Вернувшись домой чистенькая, ангельская, укладывалась я спать в радостном состоянии. Даже думала не телиться с Яном, а выйти все-таки замуж за Пророченко сейчас. И что-же? Во сне меня охватила ночная эпилепсия такой силы, какой еще никогда не бывало. Я описалась и проснувшись, разрыдалась.

***

С Яном стали происходить довольно странные вещи. У него, к примеру, открылся пятиминутный дар предвидения. В вагоне метро он мог угадать, кто появится в открытую дверь на следующей станции, особенно если это будет нечто шумное или колоритное, язвенный бомж, цыганка с младенцем и дряблой, закидываемой за плечо грудью. Цыганка трогала его ладонь, брала под локоть, и в нём оживала древняя память — внутренний паук, с паутинкой, прикреплённой с внутренней стороны всех акупунктурных точек. А однажды, на институтской физкультуре в Битце, он отошёл подальше от спортивной площадки и как-то сразу очутился в густых зарослях, соскользнул в овраг, потревожил колючий куст. Рой диких точек завис над оторопелым студентом и тут он заметил, что жужжащий пунктир образует в воздухе женский контур. Он то осыпался на ветру, то вновь восстанавливался, и вдруг, выпустив непропорционально длинную конечность, оглушил Яна двумя ударами по затылку. Ядовитое молоко лесной Лилит вошло в янов мозг, чужая зыбкая кровеносная система подстроилась к его собственной, спотыкающейся, бегущей в панике. Так бывает с теми кого предают какой-то жалящей злобной силе.

Дома, прикладывая примочки к ноющим местам, он подумал, что происходит это потому что уже как-то примеривался, потенциально соединялся в одну плоть с одержимой женщиной.

Судьба ль мне жениться на Дорре,

Судьба ли мне с Доррою спать,

И с воем встречая авpoppy

Соседским волкам докучать.

Черенкова была одержима чужой силой, как и все племя канатоходцев с горящими копчиками, содомизированных железным Лубянщиком.

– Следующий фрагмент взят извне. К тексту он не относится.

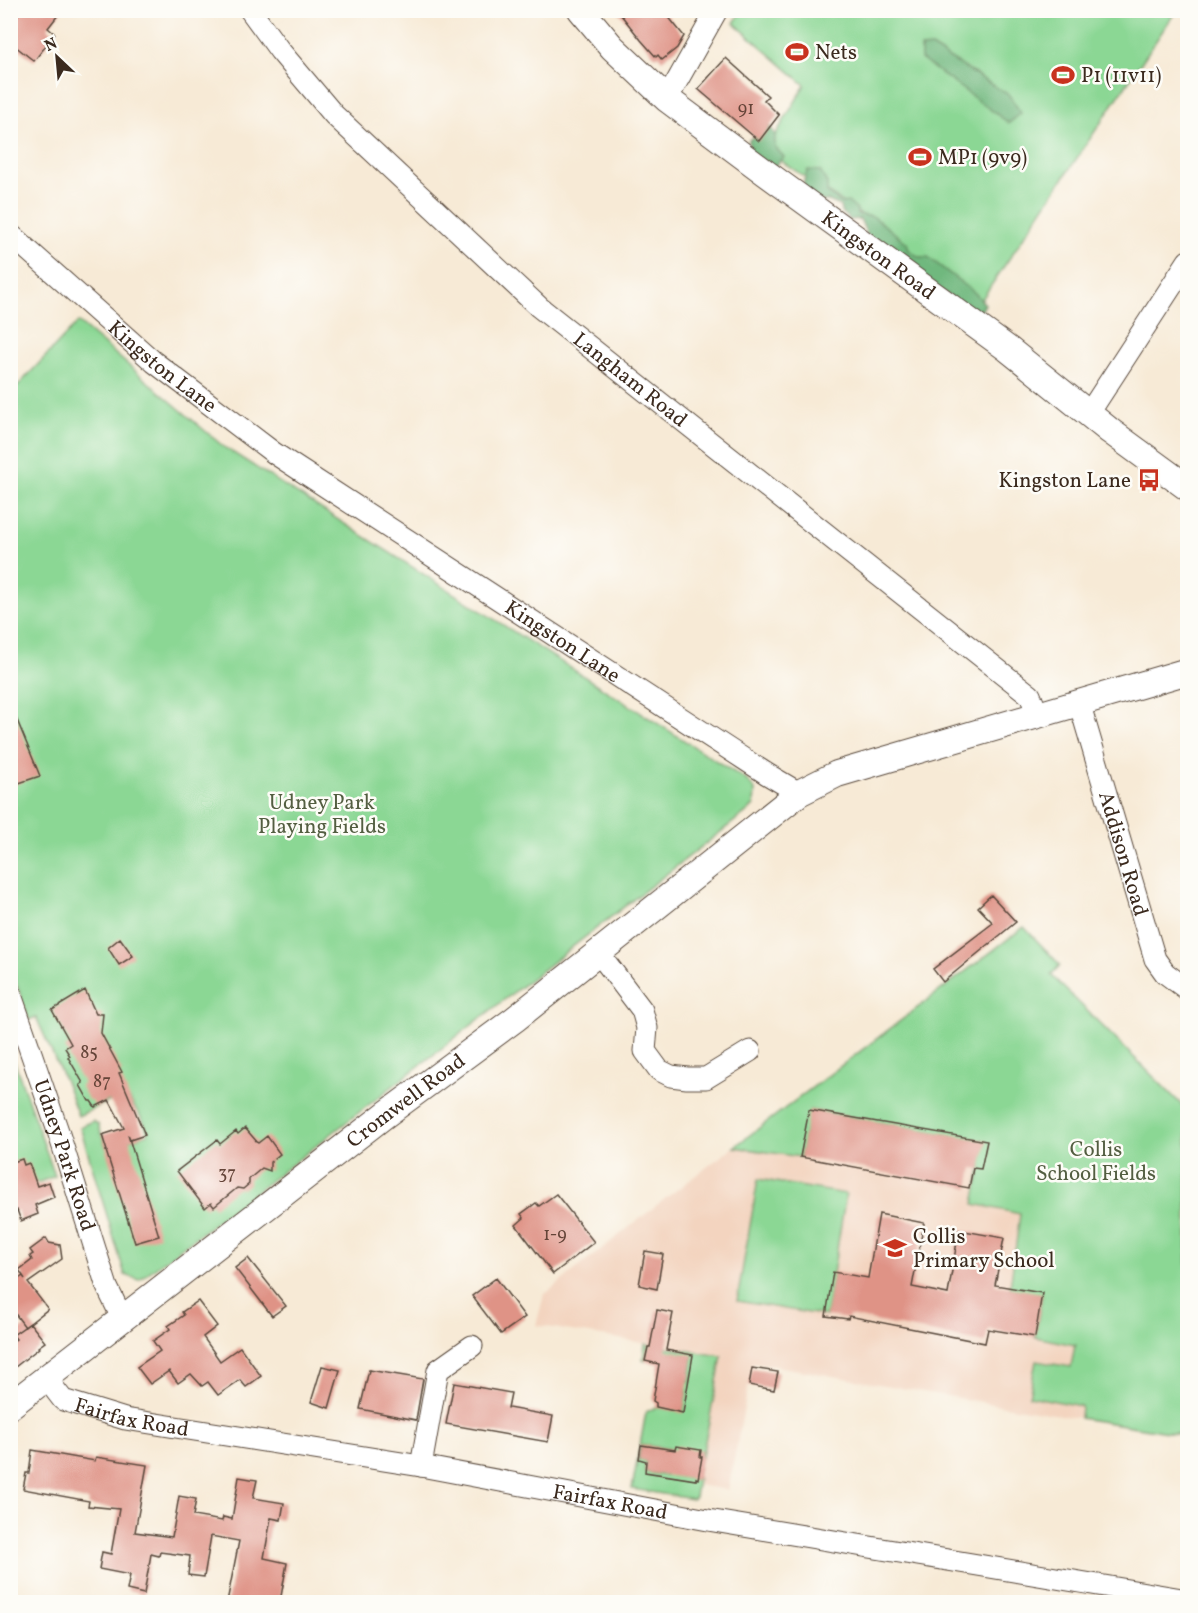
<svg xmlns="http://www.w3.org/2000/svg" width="1198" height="1613" viewBox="0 0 1198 1613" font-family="Vollkorn,serif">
	<rect width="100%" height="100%" fill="#fdfcf7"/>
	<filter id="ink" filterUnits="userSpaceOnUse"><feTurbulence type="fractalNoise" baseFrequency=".0167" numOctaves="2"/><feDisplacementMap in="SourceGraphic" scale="12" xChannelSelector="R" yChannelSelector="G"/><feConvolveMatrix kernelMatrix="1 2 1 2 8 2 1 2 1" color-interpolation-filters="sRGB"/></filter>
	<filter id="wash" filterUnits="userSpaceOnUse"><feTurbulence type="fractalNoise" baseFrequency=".008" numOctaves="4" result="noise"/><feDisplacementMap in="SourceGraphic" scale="24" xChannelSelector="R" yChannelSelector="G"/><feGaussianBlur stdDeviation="1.35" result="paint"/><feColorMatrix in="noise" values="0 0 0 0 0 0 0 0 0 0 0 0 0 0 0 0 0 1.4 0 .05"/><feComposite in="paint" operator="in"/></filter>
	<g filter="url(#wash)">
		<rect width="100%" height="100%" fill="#f7ead6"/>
		<path fill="#f3d4bf" d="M1024 927 1060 965 1051 975 1187 1110V1435L1016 1408 753 1362 728 1490 698 1485 721 1356 536 1325 544 1295 662 1201Z"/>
		<path fill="#8bd794" stroke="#638059" stroke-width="1.5" fill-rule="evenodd" d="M742 10 1176 11 978 305 871 221 766 151 805 85 734 23Z
			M78 322 224 447 748 781 755 790 754 806 299 1159 139 1280 125 1275 80 1127 93 1121 98 1124 106 1147 148 1134 144 1122 129 1098 110 1101 78 1116 67 1086 36 1017 29 1020 11 968V393Z
			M1024 927 1060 965 1051 975 1187 1110V1435L1080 1418 1081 1406 1029 1396 1036 1361 1071 1367 1075 1345 1035 1337 1042 1294 1010 1288 1020 1214 974 1204 986 1141 810 1110 800 1157 734 1147Z
			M10 1049 55 1176 11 1193H10Z
			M758 1179 846 1194 826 1316 737 1301Z
			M645 1344 722 1356 702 1457H700L701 1450 671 1475 695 1480 696 1478 698 1479 695 1497 692 1499 632 1489 646 1412 656 1407 683 1412 687 1390 679 1388 680 1380 690 1381 693 1356 648 1347 645 1361 643 1360ZM642 1445 671 1449 666 1476 645 1472 646 1461 639 1459Z"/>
		<path fill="#70b87e" stroke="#56714e" stroke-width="1.5" d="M931 47 1009 95 1021 113 1009 123 921 59V48Z
			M769 126 775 134V147L784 157 773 168 749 151V140Z
			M808 170 820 171 827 183V193L842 203 848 202 857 210V214L874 217 907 243 909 250 919 257H928L975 293 985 304 979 315 919 277 915 262 907 257 901 259 869 239 860 219 850 220 841 212 840 206 829 201H820L803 190 804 180Z"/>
		<g id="blocks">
			<path fill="#df9386" d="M21 10H62L48 28 55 34 34 61 10 42V25Z
				M617 10H663L684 36 677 48 662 60 658 55 656 57 641 40Z
				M726 58 768 96 764 100 779 115 759 141 698 89Z
				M10 703 40 776 10 786Z
				M991 895 1016 922 943 982 933 969 993 923 978 907Z
				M120 938 133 956 119 965 108 948Z
				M85 990 96 1014H103L101 1033 122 1072 119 1073 145 1135 130 1140 128 1135 159 1236 135 1243 106 1151H107L102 1135 124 1128 109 1100 95 1107 91 1101H89L80 1085 83 1083 68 1057 70 1056 65 1048 71 1044 52 1010Z
				M809 1110 987 1141 981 1169 973 1168 969 1188 800 1157Z
				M245 1128 258 1143 267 1136 280 1154 270 1162V1171L262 1168 249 1179V1184L243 1189 237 1188 214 1207 211 1203 205 1208 177 1171 217 1140 220 1144 236 1131 238 1134Z
				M22 1159 24 1165 29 1163 37 1186 49 1182 54 1197 35 1205 38 1214 21 1221 17 1210 10 1213V1163Z
				M556 1194 594 1242 553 1274 516 1225 524 1218 521 1214 536 1203 539 1206Z
				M879 1214 924 1223 912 1287 948 1294 959 1230 1004 1238 995 1285 1042 1293 1035 1337 988 1329 985 1343 849 1316 848 1319 826 1316 833 1272 868 1278Z
				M46 1238 49 1243 60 1245 62 1259 28 1283 48 1309 25 1327 10 1307V1285L23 1276 25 1279 19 1270 32 1260 30 1256 33 1254 30 1250Z
				M645 1251 663 1254 657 1289 639 1285Z
				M248 1258 286 1306 272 1316 235 1268Z
				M496 1278 525 1317 501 1334 472 1296Z
				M198 1301 217 1326 203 1337 220 1361 240 1347 261 1376 246 1387 240 1380 218 1395 208 1382 202 1386 191 1374 178 1383 169 1371 150 1384 137 1367 160 1351 153 1341 170 1329 168 1326 184 1315 182 1312Z
				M657 1310 673 1313 666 1350 693 1355 683 1413 656 1407V1403L653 1401 659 1364 645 1361 648 1347H650Z
				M30 1323 45 1342 38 1347 39 1348 10 1371V1343L16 1339 13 1335Z
				M322 1366 340 1370 329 1408 311 1402Z
				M752 1368 778 1372 774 1390 749 1385Z
				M369 1370 423 1379 416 1420 360 1409Z
				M454 1383 511 1393 508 1408 553 1416 548 1442 446 1424Z
				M641 1445 675 1450 676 1446 701 1450 700 1457H702L698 1479 696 1478V1480L645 1472 646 1461 639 1459Z
				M32 1450 95 1461 96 1457 147 1465 135 1532 172 1537 179 1496 196 1499 193 1516 222 1521 223 1517 232 1519 239 1477 257 1480 253 1498 284 1503 281 1520 271 1518 264 1558 287 1563 280 1602H227L239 1541 211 1536 204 1577 188 1575 190 1556 160 1552 159 1556 151 1554 144 1594 127 1590 130 1575 99 1569 102 1552 111 1554 119 1509 88 1506 89 1501 23 1489 26 1473H29Z"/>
		</g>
	</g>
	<g filter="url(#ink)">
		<use href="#blocks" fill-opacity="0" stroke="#57473a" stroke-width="1.5"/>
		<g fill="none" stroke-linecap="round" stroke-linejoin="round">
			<g stroke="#57473a" stroke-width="23">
				<g id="minor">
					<path id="s1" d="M250 10 280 51 334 115 539 307 1030 695 1038 715"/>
					<path d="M667 99 717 10"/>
					<path id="s2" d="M10 234 154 362 274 453 767 774 799 793"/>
					<path d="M1089 413 1188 261"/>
					<path id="s3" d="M1079 702 1155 959 1165 973 1188 990"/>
					<path d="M598 952 642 1010 647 1028 645 1051 659 1070 671 1076 687 1078H706L750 1051"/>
					<path id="s4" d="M10 992 58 1131 107 1287 122 1318"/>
					<path id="s5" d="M46 1378 63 1400 125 1419 421 1466 708 1520 1188 1600"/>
					<path d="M421 1466 438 1370 472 1346"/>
				</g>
			</g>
			<g stroke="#57473a" stroke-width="28">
				<g id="major">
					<path id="s6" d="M581 10 612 47 667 99 766 173 1008 349 1110 431 1188 488"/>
					<path id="s7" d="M10 1406 385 1115 515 1019 799 793 837 774 1188 671"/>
				</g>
			</g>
			<use href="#minor" stroke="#fff" stroke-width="21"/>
			<use href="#major" stroke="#fff" stroke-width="26"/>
		</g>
	</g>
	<defs>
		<g id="stadium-bare" transform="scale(1.8)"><path d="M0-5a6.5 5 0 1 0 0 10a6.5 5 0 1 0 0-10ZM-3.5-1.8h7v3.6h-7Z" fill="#c8321e" stroke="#fdfcf7" stroke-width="2.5" paint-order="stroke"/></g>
		<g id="bus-bare" transform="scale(1.8)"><path d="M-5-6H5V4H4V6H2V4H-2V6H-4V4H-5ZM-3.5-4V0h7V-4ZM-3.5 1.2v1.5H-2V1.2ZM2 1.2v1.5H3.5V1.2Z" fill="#c8321e" stroke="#fdfcf7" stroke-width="2.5" paint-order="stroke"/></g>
		<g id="school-bare" transform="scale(1.8)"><path d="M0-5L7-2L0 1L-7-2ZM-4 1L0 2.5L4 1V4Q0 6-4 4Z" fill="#c8321e" stroke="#fdfcf7" stroke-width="2.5" paint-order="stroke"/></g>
	</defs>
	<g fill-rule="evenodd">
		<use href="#stadium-bare" x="797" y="52"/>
		<use href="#stadium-bare" x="1063" y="75"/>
		<use href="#stadium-bare" x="920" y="157"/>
		<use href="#bus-bare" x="1149" y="480"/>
		<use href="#school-bare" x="895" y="1248"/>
	</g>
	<g text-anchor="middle" stroke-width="5" stroke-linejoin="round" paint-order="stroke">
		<g font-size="18" fill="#644438">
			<text x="746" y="114">91</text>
			<text x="89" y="1058">85</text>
			<text x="102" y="1087">87</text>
			<text x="227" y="1179">37</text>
			<text x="555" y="1240">1-9</text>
		</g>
		<g font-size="21" fill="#3b2a1e" stroke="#fdfcf7" text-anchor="start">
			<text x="815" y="59">Nets</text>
			<text x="1081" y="82">P1 (11v11)</text>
			<text x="938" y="164">MP1 (9v9)</text>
			<text x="1131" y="487" text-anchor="end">Kingston Lane</text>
			<text x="913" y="1243">Collis<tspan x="913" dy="24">Primary School</tspan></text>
		</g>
		<g font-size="21" fill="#3b2a1e" stroke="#fdfcf7">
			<text dy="7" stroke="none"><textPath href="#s6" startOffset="387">Kingston Road</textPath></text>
			<text dy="7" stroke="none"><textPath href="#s2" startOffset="202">Kingston Lane</textPath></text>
			<text dy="7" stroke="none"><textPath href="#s1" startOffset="532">Langham Road</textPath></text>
			<text dy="7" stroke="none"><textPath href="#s2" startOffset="688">Kingston Lane</textPath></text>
			<text dy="7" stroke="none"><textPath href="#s3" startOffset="158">Addison Road</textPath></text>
			<text dy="7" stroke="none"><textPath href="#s7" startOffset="500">Cromwell Road</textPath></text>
			<text dy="7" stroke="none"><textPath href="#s4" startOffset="172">Udney Park Road</textPath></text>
			<text dy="7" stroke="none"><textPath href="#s5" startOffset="99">Fairfax Road</textPath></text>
			<text dy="7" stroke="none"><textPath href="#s5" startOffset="585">Fairfax Road</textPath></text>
		</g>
		<g font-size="21" fill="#535e41" stroke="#fdfcf7">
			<text x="322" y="809">Udney Park<tspan x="322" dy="24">Playing Fields</tspan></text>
			<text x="1096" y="1156">Collis<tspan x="1096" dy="24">School Fields</tspan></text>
		</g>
	</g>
	<rect width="1198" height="1613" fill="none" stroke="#fdfcf7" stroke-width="36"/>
	<g transform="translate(57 57) rotate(334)" stroke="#fdfcf7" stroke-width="4.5" paint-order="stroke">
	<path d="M0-4.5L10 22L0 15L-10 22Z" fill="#3b2a1e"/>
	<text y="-9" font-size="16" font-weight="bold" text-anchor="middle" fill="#3b2a1e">N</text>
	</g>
</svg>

И тут одним поздним вечером после последней институтской пары у проходной институтской вертушки он увидел за стеклом длинный вязаный колпачок с помпончиком. Эго дожидалась его Эвридика в зимних гольфах и короткой цитрусовой юбке. Было лунно, слякотно и чувствовалось лёгкое присутствие облетевшей розы с вялым камелиевым душком. Как бы ни загромождались тёмные, раздавленные розовые лепестки, москвичи опирались на них повсюду в городе. Лепестки простилали и опустевшее Садовое кольцо, где Э + Я = сели в троллейбус. Троллейбус становился всё более дряблым, будто ехал по перине. Было поздно. Под этой периной прервалась поездная строчка в пояске метро. Окраины, вместе с эвридикиным общежитием, набитым к ночи, канули в несусветность, где изредка мерцали поплавки ядовитого такси. Ян предложил пойти выпить чаю в его комнату в хычовой берлоге. Ночь одела Садовое кольцо на палец и выдавила его и её из одрябшего до разваливаемости троллейбуса в Засадовье, где даже Луна захлёбывалась в собственном соку, постепенно становясь неразличимой среди множества беспросветных огоньков.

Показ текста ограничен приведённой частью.